- WHAT THE TASK REQUIRES -
The whole listing is to be printed again exactly.
** Opening INPUT block **
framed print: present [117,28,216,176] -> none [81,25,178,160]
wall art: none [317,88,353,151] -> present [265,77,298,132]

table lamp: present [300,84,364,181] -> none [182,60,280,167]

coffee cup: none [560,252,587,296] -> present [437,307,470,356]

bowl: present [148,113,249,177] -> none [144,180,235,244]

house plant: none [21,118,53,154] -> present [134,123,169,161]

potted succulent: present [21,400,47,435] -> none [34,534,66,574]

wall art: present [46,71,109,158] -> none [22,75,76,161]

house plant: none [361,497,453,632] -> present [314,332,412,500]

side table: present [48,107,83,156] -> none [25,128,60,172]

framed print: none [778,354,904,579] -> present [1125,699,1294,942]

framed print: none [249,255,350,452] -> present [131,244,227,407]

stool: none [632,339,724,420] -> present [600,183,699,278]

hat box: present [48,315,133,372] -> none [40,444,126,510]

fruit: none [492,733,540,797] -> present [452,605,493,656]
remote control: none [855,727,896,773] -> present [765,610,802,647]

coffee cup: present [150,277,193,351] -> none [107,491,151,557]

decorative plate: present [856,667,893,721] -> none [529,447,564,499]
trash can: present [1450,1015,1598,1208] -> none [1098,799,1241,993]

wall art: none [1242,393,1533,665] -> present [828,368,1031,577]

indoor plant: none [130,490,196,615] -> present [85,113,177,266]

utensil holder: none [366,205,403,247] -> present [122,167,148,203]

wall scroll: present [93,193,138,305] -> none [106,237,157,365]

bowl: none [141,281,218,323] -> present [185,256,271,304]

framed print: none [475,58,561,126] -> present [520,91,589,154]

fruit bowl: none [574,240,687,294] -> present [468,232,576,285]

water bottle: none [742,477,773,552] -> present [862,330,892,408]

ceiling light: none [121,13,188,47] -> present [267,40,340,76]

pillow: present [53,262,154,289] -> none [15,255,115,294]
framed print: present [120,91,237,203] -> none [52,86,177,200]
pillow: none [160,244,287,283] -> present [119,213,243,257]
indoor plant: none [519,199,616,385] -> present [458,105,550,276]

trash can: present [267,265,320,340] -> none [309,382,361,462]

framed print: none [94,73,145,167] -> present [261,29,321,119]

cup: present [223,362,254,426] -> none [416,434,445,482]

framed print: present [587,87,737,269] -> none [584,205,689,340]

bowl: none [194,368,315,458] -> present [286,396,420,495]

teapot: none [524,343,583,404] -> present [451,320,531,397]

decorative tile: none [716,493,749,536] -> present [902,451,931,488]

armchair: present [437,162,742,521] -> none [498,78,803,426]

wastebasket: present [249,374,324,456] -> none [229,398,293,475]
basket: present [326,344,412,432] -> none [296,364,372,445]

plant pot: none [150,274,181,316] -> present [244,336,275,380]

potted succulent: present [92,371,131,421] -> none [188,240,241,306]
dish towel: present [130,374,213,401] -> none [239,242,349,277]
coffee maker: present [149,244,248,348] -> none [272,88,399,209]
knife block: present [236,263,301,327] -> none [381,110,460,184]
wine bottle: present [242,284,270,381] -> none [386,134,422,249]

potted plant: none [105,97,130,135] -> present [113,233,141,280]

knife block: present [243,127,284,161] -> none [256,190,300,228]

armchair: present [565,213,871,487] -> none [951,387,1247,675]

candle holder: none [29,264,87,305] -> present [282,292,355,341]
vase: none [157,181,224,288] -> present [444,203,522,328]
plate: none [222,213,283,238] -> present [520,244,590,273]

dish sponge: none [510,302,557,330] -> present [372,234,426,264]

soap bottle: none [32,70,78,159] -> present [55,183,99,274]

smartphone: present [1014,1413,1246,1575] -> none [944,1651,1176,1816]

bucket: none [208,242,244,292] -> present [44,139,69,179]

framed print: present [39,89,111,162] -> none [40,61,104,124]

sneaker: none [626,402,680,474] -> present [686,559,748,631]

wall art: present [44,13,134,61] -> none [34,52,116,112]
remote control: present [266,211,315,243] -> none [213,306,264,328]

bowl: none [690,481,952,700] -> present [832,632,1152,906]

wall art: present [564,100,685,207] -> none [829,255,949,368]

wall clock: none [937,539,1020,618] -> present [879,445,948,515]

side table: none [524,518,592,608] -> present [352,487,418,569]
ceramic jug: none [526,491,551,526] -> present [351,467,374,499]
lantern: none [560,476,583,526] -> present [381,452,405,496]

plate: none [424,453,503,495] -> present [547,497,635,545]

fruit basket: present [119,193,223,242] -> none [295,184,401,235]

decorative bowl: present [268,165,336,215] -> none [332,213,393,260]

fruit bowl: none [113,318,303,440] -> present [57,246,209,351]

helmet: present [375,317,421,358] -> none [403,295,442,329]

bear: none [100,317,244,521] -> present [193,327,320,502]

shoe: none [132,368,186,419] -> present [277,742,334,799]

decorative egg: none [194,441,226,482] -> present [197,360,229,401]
** Closing INPUT block **
- RESPONSE BELOW -
framed print: present [117,28,216,176] -> none [81,25,178,160]
wall art: none [317,88,353,151] -> present [265,77,298,132]

table lamp: present [300,84,364,181] -> none [182,60,280,167]

coffee cup: none [560,252,587,296] -> present [437,307,470,356]

bowl: present [148,113,249,177] -> none [144,180,235,244]

house plant: none [21,118,53,154] -> present [134,123,169,161]

potted succulent: present [21,400,47,435] -> none [34,534,66,574]

wall art: present [46,71,109,158] -> none [22,75,76,161]

house plant: none [361,497,453,632] -> present [314,332,412,500]

side table: present [48,107,83,156] -> none [25,128,60,172]

framed print: none [778,354,904,579] -> present [1125,699,1294,942]

framed print: none [249,255,350,452] -> present [131,244,227,407]

stool: none [632,339,724,420] -> present [600,183,699,278]

hat box: present [48,315,133,372] -> none [40,444,126,510]

fruit: none [492,733,540,797] -> present [452,605,493,656]
remote control: none [855,727,896,773] -> present [765,610,802,647]

coffee cup: present [150,277,193,351] -> none [107,491,151,557]

decorative plate: present [856,667,893,721] -> none [529,447,564,499]
trash can: present [1450,1015,1598,1208] -> none [1098,799,1241,993]

wall art: none [1242,393,1533,665] -> present [828,368,1031,577]

indoor plant: none [130,490,196,615] -> present [85,113,177,266]

utensil holder: none [366,205,403,247] -> present [122,167,148,203]

wall scroll: present [93,193,138,305] -> none [106,237,157,365]

bowl: none [141,281,218,323] -> present [185,256,271,304]

framed print: none [475,58,561,126] -> present [520,91,589,154]

fruit bowl: none [574,240,687,294] -> present [468,232,576,285]

water bottle: none [742,477,773,552] -> present [862,330,892,408]

ceiling light: none [121,13,188,47] -> present [267,40,340,76]

pillow: present [53,262,154,289] -> none [15,255,115,294]
framed print: present [120,91,237,203] -> none [52,86,177,200]
pillow: none [160,244,287,283] -> present [119,213,243,257]
indoor plant: none [519,199,616,385] -> present [458,105,550,276]

trash can: present [267,265,320,340] -> none [309,382,361,462]

framed print: none [94,73,145,167] -> present [261,29,321,119]

cup: present [223,362,254,426] -> none [416,434,445,482]

framed print: present [587,87,737,269] -> none [584,205,689,340]

bowl: none [194,368,315,458] -> present [286,396,420,495]

teapot: none [524,343,583,404] -> present [451,320,531,397]

decorative tile: none [716,493,749,536] -> present [902,451,931,488]

armchair: present [437,162,742,521] -> none [498,78,803,426]

wastebasket: present [249,374,324,456] -> none [229,398,293,475]
basket: present [326,344,412,432] -> none [296,364,372,445]

plant pot: none [150,274,181,316] -> present [244,336,275,380]

potted succulent: present [92,371,131,421] -> none [188,240,241,306]
dish towel: present [130,374,213,401] -> none [239,242,349,277]
coffee maker: present [149,244,248,348] -> none [272,88,399,209]
knife block: present [236,263,301,327] -> none [381,110,460,184]
wine bottle: present [242,284,270,381] -> none [386,134,422,249]

potted plant: none [105,97,130,135] -> present [113,233,141,280]

knife block: present [243,127,284,161] -> none [256,190,300,228]

armchair: present [565,213,871,487] -> none [951,387,1247,675]

candle holder: none [29,264,87,305] -> present [282,292,355,341]
vase: none [157,181,224,288] -> present [444,203,522,328]
plate: none [222,213,283,238] -> present [520,244,590,273]

dish sponge: none [510,302,557,330] -> present [372,234,426,264]

soap bottle: none [32,70,78,159] -> present [55,183,99,274]

smartphone: present [1014,1413,1246,1575] -> none [944,1651,1176,1816]

bucket: none [208,242,244,292] -> present [44,139,69,179]

framed print: present [39,89,111,162] -> none [40,61,104,124]

sneaker: none [626,402,680,474] -> present [686,559,748,631]

wall art: present [44,13,134,61] -> none [34,52,116,112]
remote control: present [266,211,315,243] -> none [213,306,264,328]

bowl: none [690,481,952,700] -> present [832,632,1152,906]

wall art: present [564,100,685,207] -> none [829,255,949,368]

wall clock: none [937,539,1020,618] -> present [879,445,948,515]

side table: none [524,518,592,608] -> present [352,487,418,569]
ceramic jug: none [526,491,551,526] -> present [351,467,374,499]
lantern: none [560,476,583,526] -> present [381,452,405,496]

plate: none [424,453,503,495] -> present [547,497,635,545]

fruit basket: present [119,193,223,242] -> none [295,184,401,235]

decorative bowl: present [268,165,336,215] -> none [332,213,393,260]

fruit bowl: none [113,318,303,440] -> present [57,246,209,351]

helmet: present [375,317,421,358] -> none [403,295,442,329]

bear: none [100,317,244,521] -> present [193,327,320,502]

shoe: none [132,368,186,419] -> present [277,742,334,799]

decorative egg: none [194,441,226,482] -> present [197,360,229,401]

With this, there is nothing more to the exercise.